[Document segment Boundary: Start]
The link port normally transfers data at 9.6 kbps. Compressed audio is typically 128 kbps. Speech synth at 9.6 kbps would sound like garbage because the sampling rate would have to be much too low to produce intelligible speech. And that's even when the calculator is doing almost nothing but playing audio; Orion apparently runs on top of the normal software operations, meaning the quality may be even further reduced. I think it is much more likely that USB will be the transfer method of choice.
You clearly misunderstand. The Z80 is almost certainly not capable of speech-synthesis. Most likely, the OS will send TEXT (see how I specified that above?) to the attachment, which will contain an ARM and/or speech-synthesis DSP that performs the actual speech-synthesis.

Additionally, cell phones can compress voice-only audio to as little as 2.2 kpbs because human speech encode far less entropy than the music a typical 128 kpbs MP3 encodes.
DrDnar wrote:
Most likely, the OS will send TEXT (see how I specified that above?) to the attachment, which will contain an ARM and/or speech-synthesis DSP that performs the actual speech-synthesis.


I thought you meant sending the audio over the link port. Sorry about that. In that case, yes, the link port would work.
DrDnar wrote:
The Z80 is almost certainly not capable of speech-synthesis.

Malarkey. It might be expensive in terms of memory, and I won't comment on the likelihood of TI actually doing so, but the Z80 certainly has sufficient power to synthesize a collection of canned words and phrases.
[Document segment Boundary: End]
[Listed records Boundary: Start]
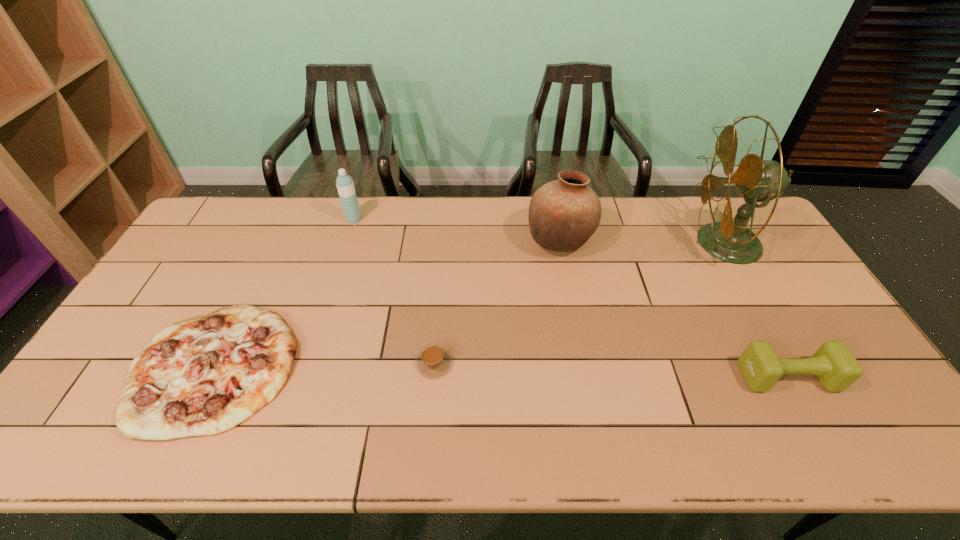
The width and height of the screenshot is (960, 540). Find the location of `object that is at the left edge`. object that is at the left edge is located at coordinates (203, 376).

Identify the location of fan at the right edge. (757, 180).

Find the location of a particular element. This screenshot has height=540, width=960. dumbbell present at the right edge is located at coordinates (836, 368).

This screenshot has width=960, height=540. What are the coordinates of `object present at the near left corner` in the screenshot? It's located at (203, 376).

You are a GUI agent. You are given a task and a screenshot of the screen. Output one action in this format:
    pyautogui.click(x=<x>, y=<y>)
    Task: Click on the object that is at the far right corner
    
    Given the screenshot: What is the action you would take?
    pyautogui.click(x=757, y=180)

This screenshot has width=960, height=540. Find the location of `blank space at the far edge of the desktop`. blank space at the far edge of the desktop is located at coordinates (645, 208).

This screenshot has width=960, height=540. Find the location of `blank space at the near edge`. blank space at the near edge is located at coordinates (285, 438).

Find the location of `vacant area at the left edge of the desktop`. vacant area at the left edge of the desktop is located at coordinates (202, 247).

I want to click on free region at the far left corner of the desktop, so click(237, 205).

Find the location of a particular element. vacant space at the near right corner of the desktop is located at coordinates (882, 421).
[Listed records Boundary: End]
### Task requirements
• A. Which data rates, with what each one describes, does the forum discussion about calculator speech synthesis mention?
• B. In the forum discussion about calculator speech synthesis, what does DrDnar say the attachment will contain?
• C. Write the next reply in the forum discussion about calculator speech synthesis.

### Expected outputs
• A.
- 9.6 kbps: the link port's normal transfer rate
- 128 kbps: typical compressed audio, such as a typical MP3
- 2.2 kbps: the rate to which cell phones can compress voice-only audio

• B. An ARM and/or a speech-synthesis DSP that performs the actual speech synthesis.

• C.
TI are pretty boss at DSP sorts of stuff. I would be a little surprised if a TI DSP wasn't used for this application, but perhaps it's a case of the left hand not knowing what the right is doing.


Their semiconductors division is 96% of their revenue, and education is only 4%.
My optimistic prediction is that this device will take screenshots via the link port when the "speak" button is pressed, interpret the resulting image, and use that to generate audio, haptic feedback, and the rest. Of course, then they'd need to identify text and such, which sounds a bit slow and kludgy. Does anyone know of a way to dump the current homescreen image as text?
textShadow?
Again, to highlight this again
Quote:
The unit is fully expandable with hardware accessories through a USB port and can also print or emboss graphs when connected to a printer or braille embosser.


I wonder if this will simply dump the graph screen and if 3rd parties could use the printer
I am blind out of my right eye, I can still see the screen very well, but I think that this will be GREAT!!!
Also. do you think that we wil be able to "hack" it so as to use it a speaker for MobileTunes? or even use it to play better music on the calculator?
willwac wrote:
Also. do you think that we wil be able to "hack" it so as to use it a speaker for MobileTunes? or even use it to play better music on the calculator?
I see you haven't tried TruSound, TruVid and FourVid by thepenguin77.
chickendude wrote:
textShadow?
Yes, that's where it's stored, but do we know a canonical linking command to dump out the contents of textShadow? AHelper, yes, I'm thinking it simply takes a screenshot and dumps that. I wonder how it would/will work with the color screen...
Hayleia wrote:
willwac wrote:
Also. do you think that we wil be able to "hack" it so as to use it a speaker for MobileTunes? or even use it to play better music on the calculator?
I see you haven't tried TruSound, TruVid and FourVid by thepenguin77.

I have heard of TrueSound, but you may be able to make it better!
KermMartian wrote:
chickendude wrote:
textShadow?
Yes, that's where it's stored, but do we know a canonical linking command to dump out the contents of textShadow?
Now that i don't know Razz It doesn't seem like it'd be that complicated, though.
Is this an add-on, or another calculator itself?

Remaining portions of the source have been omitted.